Aunty Anne tells me, ‘Stay close by, lovey,’ at the station with everyone milling and knowing where they’re going and of course I don’t. I’m flung the mercies of people I don’t know from Adam. I stick to Aunty Anne as she goes to commandeer a porter... she wants a wheely pushy thing, she can’t think of the right word for them.
“A trolley, madam?” and with a flourish the cheeky monkey pulls one from behind a pillar. Just what she wants. She seizes the handle, tutting. She can’t be doing with cleverness and bright sparks making a monkey out of her. She tells me to load all our bags on the trolley.
I love the way everyone gets off the train and hits the platform, knowing where they want to be and hardly breaking their stride, parading over the white, speckled, shiny ground.
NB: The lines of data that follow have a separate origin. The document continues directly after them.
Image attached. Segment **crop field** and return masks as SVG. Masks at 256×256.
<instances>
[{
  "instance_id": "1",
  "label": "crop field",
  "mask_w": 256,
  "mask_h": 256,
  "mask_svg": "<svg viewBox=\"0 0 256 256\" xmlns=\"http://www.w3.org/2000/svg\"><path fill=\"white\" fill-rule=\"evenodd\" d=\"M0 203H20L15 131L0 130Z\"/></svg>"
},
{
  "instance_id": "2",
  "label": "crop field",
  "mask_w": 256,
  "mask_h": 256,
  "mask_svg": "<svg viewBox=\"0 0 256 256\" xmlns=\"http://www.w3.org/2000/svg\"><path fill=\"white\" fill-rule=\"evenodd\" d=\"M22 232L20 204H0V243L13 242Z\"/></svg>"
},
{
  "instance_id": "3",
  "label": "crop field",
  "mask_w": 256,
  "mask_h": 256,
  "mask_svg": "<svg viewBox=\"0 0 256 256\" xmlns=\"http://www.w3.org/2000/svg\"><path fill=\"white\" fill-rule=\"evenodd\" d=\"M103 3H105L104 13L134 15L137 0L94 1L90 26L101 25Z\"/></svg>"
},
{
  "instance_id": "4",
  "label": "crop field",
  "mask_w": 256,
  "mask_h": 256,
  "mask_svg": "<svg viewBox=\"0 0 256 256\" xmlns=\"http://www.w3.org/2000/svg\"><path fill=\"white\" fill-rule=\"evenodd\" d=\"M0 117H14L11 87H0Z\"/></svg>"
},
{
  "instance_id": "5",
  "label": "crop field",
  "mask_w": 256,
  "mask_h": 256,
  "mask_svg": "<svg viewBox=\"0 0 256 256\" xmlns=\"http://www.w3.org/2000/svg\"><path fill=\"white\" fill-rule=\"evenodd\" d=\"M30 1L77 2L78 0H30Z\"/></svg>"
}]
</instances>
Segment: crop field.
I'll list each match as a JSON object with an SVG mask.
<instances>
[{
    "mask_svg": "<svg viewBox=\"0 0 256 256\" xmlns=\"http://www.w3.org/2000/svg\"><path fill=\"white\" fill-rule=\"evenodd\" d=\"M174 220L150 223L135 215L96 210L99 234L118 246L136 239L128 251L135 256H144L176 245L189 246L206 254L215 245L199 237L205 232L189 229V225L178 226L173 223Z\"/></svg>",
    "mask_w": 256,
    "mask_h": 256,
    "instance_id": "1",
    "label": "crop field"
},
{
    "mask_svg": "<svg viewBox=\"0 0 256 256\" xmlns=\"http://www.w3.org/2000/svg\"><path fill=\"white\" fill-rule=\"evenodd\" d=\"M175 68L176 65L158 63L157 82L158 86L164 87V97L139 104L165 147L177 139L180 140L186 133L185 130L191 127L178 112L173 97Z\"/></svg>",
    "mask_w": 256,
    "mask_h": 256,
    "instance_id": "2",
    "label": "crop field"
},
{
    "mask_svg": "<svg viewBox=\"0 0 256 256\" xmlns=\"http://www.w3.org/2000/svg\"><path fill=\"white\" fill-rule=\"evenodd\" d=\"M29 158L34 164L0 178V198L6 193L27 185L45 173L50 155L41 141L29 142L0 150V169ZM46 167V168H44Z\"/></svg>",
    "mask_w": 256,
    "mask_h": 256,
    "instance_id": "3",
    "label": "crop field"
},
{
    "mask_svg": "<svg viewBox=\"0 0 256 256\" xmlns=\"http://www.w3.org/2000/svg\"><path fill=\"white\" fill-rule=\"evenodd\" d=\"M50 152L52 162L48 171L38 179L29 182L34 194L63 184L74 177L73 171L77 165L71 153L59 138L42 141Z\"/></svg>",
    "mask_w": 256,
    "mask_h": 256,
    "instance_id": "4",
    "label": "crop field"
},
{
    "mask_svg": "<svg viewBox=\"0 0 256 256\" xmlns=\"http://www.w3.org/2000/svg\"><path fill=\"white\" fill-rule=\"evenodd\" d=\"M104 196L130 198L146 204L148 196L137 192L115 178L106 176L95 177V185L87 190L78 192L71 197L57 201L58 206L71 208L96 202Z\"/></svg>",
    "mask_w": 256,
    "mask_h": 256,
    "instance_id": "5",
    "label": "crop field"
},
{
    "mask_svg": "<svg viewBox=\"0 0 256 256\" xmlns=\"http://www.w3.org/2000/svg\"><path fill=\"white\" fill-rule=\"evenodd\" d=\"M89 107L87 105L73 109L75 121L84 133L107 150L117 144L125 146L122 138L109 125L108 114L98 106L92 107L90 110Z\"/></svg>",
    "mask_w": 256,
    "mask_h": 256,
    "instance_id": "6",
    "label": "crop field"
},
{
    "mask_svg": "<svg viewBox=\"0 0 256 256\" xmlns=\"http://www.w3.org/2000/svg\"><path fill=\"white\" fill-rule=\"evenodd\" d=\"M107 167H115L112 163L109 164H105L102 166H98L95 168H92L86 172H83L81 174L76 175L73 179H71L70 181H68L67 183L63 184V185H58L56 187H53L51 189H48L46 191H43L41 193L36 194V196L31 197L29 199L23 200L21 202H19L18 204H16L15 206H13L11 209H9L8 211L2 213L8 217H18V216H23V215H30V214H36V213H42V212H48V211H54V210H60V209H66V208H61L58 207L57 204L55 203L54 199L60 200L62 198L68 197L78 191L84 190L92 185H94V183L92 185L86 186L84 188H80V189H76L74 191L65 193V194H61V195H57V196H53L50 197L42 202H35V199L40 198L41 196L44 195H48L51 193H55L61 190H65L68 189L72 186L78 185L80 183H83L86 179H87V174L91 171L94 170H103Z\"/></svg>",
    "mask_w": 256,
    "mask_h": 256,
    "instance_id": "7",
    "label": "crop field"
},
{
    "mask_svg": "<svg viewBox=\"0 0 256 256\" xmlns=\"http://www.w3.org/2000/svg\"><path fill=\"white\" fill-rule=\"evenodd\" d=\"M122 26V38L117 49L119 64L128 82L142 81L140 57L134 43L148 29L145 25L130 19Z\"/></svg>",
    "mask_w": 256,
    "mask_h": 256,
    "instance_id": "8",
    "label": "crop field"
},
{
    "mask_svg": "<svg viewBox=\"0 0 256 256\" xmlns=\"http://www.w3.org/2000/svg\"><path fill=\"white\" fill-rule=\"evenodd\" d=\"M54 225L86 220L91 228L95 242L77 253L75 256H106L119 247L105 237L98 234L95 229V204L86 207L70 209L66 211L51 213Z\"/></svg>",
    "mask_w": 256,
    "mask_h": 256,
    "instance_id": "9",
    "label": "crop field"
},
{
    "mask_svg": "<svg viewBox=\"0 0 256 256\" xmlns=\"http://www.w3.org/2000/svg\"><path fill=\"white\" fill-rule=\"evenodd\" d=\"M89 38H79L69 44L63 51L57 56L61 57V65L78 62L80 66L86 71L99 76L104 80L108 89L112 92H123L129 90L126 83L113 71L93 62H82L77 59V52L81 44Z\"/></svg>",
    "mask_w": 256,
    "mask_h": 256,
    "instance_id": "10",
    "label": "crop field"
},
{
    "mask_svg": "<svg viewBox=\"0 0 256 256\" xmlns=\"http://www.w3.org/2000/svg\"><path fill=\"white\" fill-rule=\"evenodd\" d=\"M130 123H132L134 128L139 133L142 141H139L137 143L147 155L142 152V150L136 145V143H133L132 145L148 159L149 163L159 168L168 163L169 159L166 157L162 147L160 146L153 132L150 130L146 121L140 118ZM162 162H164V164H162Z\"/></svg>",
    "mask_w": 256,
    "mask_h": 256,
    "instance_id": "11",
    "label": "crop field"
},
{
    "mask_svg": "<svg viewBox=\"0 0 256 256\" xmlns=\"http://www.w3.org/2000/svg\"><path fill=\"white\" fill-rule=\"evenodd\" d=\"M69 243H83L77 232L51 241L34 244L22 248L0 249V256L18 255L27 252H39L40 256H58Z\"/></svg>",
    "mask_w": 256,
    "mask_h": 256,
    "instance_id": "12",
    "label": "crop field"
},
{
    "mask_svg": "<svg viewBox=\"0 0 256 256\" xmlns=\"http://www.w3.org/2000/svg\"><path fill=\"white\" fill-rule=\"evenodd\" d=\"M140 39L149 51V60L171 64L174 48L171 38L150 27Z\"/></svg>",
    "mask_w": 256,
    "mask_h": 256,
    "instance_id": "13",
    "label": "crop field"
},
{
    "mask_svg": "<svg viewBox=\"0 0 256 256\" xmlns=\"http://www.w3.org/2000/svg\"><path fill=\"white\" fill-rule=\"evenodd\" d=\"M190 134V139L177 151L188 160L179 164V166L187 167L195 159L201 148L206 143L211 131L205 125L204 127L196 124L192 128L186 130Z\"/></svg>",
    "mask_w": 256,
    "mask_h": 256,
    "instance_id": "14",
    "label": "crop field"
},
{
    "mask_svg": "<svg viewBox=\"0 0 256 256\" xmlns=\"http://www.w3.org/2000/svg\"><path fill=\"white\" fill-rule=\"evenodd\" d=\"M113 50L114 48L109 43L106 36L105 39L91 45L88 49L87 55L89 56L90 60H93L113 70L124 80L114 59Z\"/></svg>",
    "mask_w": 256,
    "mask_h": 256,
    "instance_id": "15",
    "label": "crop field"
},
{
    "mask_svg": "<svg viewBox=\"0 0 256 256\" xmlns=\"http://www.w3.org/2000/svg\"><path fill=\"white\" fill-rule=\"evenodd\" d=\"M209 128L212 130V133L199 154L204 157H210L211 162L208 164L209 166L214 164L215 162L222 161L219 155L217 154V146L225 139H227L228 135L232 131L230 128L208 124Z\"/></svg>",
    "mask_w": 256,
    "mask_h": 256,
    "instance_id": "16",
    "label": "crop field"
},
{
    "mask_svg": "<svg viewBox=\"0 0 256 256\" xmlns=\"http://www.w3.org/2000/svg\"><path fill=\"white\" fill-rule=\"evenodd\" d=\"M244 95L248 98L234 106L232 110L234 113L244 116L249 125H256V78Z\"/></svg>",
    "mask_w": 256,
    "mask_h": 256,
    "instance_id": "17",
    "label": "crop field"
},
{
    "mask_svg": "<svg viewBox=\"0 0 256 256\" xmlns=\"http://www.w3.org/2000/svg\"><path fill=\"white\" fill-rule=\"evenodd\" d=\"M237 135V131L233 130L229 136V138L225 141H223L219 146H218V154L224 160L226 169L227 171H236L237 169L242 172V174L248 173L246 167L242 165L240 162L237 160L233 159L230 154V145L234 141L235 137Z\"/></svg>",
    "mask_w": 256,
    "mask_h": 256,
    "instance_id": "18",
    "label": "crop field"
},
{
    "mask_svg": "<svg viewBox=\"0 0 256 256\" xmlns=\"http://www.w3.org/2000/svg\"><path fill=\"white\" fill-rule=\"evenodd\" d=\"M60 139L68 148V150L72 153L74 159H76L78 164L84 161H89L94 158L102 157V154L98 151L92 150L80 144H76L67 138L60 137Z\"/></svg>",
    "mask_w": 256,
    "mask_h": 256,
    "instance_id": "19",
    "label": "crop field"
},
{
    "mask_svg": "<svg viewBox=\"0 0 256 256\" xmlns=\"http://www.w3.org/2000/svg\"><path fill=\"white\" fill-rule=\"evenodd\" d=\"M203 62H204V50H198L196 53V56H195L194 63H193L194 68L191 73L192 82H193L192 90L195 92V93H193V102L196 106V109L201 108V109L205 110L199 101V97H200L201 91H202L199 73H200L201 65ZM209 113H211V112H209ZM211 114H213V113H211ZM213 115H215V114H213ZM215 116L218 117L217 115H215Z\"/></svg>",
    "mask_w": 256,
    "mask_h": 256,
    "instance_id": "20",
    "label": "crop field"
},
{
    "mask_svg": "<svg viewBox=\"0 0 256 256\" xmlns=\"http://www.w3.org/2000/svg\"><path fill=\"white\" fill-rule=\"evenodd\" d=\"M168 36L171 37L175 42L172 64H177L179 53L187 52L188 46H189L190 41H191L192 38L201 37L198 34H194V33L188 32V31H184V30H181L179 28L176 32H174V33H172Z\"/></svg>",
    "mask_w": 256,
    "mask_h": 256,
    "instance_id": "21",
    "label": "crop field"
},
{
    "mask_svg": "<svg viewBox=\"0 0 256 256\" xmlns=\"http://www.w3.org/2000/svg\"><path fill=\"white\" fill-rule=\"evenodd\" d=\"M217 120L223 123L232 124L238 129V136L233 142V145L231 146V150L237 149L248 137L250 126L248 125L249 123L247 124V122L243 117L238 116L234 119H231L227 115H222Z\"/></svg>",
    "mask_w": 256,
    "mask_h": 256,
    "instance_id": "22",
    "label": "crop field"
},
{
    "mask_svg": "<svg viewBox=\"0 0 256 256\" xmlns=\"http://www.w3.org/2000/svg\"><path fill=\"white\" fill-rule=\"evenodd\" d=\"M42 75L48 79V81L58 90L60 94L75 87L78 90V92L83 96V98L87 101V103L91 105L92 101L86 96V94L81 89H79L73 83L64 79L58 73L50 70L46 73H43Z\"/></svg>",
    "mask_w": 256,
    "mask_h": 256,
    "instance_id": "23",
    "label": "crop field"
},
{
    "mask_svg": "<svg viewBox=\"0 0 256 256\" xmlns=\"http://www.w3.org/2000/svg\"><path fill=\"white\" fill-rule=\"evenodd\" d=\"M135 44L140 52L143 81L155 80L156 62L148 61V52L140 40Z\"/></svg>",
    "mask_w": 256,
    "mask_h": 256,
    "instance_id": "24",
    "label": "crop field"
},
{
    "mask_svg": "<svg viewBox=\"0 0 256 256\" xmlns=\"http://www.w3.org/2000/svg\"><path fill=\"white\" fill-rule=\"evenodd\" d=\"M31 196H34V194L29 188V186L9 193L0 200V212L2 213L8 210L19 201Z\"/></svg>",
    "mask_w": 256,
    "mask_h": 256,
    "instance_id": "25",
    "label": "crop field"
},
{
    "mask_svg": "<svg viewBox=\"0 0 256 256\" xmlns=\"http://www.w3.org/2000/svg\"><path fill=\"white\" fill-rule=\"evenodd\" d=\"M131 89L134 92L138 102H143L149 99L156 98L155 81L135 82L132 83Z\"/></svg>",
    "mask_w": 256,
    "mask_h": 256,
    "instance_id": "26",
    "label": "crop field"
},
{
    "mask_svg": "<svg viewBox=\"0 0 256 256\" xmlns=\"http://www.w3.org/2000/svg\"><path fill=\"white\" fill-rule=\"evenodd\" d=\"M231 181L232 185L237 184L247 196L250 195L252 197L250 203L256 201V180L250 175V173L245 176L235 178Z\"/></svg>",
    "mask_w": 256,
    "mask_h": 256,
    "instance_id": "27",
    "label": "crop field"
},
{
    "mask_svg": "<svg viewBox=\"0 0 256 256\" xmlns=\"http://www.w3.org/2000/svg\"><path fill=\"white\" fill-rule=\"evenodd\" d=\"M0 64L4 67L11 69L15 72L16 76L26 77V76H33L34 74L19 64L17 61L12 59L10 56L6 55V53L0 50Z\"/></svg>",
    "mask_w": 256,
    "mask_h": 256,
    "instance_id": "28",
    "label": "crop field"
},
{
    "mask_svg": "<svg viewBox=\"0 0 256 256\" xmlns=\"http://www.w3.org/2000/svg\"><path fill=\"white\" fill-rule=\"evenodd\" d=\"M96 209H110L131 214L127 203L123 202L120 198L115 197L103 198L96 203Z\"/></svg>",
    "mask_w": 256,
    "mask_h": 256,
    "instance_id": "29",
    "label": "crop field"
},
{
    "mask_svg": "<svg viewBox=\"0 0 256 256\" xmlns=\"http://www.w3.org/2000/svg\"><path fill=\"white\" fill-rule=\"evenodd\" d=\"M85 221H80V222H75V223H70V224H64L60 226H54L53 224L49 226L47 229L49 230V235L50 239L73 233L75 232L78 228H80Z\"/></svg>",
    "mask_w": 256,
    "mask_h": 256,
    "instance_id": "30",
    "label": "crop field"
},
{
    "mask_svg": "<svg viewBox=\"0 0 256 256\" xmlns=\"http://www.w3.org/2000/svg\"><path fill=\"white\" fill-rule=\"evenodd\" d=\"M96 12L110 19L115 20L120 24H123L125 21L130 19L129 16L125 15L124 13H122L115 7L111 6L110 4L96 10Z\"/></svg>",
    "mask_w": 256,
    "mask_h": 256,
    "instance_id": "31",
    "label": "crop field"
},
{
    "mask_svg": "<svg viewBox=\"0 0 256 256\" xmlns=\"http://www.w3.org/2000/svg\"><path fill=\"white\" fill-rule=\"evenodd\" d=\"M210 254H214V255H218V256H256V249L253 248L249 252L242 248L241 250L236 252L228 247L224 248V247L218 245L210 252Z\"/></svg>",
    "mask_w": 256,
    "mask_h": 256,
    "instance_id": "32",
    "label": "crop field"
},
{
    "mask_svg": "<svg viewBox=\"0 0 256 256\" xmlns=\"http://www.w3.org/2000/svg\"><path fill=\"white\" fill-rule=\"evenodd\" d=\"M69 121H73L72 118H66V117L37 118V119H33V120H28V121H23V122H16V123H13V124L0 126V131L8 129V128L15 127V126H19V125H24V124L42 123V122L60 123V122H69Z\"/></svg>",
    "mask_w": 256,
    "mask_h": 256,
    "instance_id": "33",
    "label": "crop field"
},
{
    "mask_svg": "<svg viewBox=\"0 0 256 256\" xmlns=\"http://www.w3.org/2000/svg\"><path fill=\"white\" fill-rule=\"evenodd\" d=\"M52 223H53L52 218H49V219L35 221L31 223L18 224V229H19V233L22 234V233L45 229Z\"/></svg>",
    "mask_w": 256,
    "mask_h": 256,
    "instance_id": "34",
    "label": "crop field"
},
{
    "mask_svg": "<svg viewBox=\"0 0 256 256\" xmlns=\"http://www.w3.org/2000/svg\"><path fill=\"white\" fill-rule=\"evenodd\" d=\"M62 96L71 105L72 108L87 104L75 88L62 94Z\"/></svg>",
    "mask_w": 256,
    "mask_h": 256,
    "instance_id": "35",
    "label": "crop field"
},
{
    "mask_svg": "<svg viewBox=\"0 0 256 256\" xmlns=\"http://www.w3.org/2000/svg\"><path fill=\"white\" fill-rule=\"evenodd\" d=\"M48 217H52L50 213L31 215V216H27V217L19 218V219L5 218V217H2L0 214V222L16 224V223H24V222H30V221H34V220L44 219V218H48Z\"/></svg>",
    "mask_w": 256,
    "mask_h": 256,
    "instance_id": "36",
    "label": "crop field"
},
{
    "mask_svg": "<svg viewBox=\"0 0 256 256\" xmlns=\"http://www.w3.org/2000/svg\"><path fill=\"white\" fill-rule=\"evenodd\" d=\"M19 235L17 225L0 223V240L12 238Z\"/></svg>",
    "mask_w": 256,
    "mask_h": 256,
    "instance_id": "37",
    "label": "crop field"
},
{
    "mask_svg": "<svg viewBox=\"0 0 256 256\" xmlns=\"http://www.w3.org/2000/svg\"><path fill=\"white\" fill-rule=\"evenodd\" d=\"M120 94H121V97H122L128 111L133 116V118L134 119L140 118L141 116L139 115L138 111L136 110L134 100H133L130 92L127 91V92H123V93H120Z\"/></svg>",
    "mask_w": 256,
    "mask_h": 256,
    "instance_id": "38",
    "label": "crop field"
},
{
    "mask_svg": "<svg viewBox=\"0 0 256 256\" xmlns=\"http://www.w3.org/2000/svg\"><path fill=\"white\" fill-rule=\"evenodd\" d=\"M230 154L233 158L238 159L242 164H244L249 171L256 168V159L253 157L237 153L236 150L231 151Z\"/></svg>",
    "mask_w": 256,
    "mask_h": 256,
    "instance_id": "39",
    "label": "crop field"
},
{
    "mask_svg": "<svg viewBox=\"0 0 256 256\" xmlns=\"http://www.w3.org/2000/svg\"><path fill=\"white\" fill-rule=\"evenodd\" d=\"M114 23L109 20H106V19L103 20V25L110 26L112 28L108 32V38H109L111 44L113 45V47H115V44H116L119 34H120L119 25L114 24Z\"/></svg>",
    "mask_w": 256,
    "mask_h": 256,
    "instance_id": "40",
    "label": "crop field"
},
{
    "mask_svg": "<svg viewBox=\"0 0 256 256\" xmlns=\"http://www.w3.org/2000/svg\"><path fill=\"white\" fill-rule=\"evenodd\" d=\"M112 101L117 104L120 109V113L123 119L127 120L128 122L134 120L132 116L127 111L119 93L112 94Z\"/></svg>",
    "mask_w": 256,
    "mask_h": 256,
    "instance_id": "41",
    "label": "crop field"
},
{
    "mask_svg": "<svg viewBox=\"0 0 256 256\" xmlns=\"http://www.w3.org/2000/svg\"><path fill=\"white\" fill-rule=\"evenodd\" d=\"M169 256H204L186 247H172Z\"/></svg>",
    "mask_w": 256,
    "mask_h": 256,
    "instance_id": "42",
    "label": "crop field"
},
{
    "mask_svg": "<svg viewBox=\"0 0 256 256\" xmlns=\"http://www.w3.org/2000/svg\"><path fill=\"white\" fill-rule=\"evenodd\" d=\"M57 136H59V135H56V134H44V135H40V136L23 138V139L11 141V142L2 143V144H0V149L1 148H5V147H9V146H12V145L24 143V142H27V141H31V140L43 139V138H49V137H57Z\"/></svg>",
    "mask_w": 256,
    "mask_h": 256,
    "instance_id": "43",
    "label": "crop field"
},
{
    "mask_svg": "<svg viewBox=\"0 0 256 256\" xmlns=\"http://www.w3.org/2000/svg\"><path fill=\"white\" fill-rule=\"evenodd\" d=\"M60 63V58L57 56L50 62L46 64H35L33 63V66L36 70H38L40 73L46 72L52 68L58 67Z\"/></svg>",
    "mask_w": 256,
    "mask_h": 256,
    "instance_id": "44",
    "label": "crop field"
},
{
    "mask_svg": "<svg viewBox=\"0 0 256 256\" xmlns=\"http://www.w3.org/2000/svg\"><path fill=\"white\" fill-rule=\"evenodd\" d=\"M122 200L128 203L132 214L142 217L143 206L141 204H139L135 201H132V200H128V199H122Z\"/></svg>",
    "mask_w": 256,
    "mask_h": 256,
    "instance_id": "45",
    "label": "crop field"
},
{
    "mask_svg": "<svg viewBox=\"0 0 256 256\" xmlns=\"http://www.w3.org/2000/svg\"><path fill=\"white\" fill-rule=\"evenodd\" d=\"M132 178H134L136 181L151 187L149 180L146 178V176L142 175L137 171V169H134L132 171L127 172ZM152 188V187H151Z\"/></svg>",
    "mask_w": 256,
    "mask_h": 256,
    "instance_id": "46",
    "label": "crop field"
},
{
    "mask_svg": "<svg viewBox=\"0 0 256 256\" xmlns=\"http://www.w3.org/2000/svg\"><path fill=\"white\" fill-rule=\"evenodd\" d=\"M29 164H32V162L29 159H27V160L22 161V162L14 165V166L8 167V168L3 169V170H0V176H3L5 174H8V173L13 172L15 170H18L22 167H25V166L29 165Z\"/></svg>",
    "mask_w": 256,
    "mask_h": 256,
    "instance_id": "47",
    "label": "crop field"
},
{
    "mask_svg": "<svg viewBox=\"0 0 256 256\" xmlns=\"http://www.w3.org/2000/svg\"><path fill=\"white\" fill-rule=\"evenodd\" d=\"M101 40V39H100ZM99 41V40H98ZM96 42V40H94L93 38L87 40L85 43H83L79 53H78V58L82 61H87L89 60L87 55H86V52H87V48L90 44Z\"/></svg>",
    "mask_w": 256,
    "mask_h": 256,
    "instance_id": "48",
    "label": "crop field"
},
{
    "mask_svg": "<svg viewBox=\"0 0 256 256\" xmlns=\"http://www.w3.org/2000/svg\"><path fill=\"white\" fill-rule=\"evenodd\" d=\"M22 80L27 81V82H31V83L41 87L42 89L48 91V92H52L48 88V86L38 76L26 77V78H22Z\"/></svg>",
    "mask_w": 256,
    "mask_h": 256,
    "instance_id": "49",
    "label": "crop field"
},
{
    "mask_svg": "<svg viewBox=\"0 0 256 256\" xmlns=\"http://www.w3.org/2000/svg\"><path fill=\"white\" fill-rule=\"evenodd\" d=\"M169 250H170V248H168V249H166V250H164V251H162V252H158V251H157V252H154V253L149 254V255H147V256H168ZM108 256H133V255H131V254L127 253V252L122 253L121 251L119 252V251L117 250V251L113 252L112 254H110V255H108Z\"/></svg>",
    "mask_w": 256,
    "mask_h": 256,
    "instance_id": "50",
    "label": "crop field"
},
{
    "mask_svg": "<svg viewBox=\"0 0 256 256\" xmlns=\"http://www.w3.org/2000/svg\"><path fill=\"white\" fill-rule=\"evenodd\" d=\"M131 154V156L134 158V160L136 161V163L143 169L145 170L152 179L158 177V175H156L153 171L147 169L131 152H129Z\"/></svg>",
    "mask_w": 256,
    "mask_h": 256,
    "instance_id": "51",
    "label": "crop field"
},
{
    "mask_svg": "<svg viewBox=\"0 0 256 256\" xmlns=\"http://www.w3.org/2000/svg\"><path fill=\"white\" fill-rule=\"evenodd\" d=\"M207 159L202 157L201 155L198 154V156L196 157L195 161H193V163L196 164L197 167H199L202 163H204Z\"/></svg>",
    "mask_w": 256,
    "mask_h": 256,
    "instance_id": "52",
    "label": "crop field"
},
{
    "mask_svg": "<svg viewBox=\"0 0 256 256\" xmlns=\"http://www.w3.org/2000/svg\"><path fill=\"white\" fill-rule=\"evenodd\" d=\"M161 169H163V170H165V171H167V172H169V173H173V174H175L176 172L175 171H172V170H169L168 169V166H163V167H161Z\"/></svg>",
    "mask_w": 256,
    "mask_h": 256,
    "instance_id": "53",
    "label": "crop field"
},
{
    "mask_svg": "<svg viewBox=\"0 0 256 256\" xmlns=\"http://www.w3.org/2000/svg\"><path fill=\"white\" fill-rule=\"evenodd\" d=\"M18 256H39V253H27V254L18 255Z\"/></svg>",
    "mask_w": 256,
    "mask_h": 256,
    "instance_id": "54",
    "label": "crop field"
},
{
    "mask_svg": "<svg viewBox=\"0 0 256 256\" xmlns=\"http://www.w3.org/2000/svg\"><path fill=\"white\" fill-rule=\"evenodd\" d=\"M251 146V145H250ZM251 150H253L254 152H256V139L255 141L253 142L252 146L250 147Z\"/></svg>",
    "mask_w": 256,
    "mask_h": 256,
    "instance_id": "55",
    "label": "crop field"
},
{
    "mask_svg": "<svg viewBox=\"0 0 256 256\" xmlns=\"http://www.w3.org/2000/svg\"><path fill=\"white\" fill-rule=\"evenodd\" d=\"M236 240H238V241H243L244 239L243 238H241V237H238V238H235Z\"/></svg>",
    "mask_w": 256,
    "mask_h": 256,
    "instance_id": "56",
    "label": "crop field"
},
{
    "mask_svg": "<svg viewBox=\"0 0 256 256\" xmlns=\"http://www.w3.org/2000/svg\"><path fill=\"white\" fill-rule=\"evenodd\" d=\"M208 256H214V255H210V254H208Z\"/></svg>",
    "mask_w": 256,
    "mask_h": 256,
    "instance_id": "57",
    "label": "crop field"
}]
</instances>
There’s that woman in the smart cut orange woollen suit that Aunty Anne so admired. The woman sounded very posh to me. She had a table and two toddlers, had them cutting coloured papers up and keeping their attention all the way from London, ‘where we live,’ to Edinburgh, ‘where we have a little flat in the New Town.’ A kind of Arabian fella was at their table
in his robes and he got roped in, all jolly, to help the kiddies draw and cut up princesses and animals with long, peculiar legs. Ahmed helped the kiddies stick the cut-outs on the carriage window, so the sun shone through and lit up their different colours. “He’s a nice man, Ahmed, isn’t he, mummy?”
“I’m sure he’s a very nice man, darling.”
They were going now and Ahmed was off in his other direction. I found I was staring, just like I’d earwigged all the way up, even though the chat was getting on my nerves.
Then, when Aunty Anne’s back is turned, here’s that David—the skinny skin skinhead—pushing a folded, raggy slip of paper into my palm and I know by touch, by osmosis of some sexy, flirty, successful sort, that it’s got his phone number scrawled on it. He wants me to call him up some time now that we’re both in Edinburgh. And I have nights to fill, nights and nights to fill.
I see him flash by—a streak of sharp, grinning sunlit boy—hoisting an army bag over one shoulder and he’s away. I tuck his note into my pocket. Aunty Anne is flapping her arms at a taxi. It grumbles up and sits ticking at our kerb.
NINE
When they arrived there was the usual flurry and fuss over new guests. Wendy hung back, tired from the six flights of stairs, and watched them behave. Reunions: mother and son (fond, wary), husband and wife (very formal, very wary). Wendy took it all but knew, as the real stranger in their midst, that she was the actual object of scrutiny.
They were urged to set down their bags in the hallway—the carpetless, messy hallway—and leave off putting things in their rightful places until they had a cup of tea and settled themselves. “We don’t care if the place is a state!” cried Uncle Pat. He flapped the sleeves of a voluminous scarlet dressing gown. “Come into the kitchen!”
Wendy followed them down the passage. It certainly was a state, as if it had been half done-up and then abandoned during redecorations. Bits of old carpet and newspaper partly covered the old boards. The phone and the Yellow Pages had been slung in the corner. “Don’t you feel,” the old man called out to Wendy, “when you get off the train that you’re still vibrating and shunting along? I feel like that for a whole day afterwards.”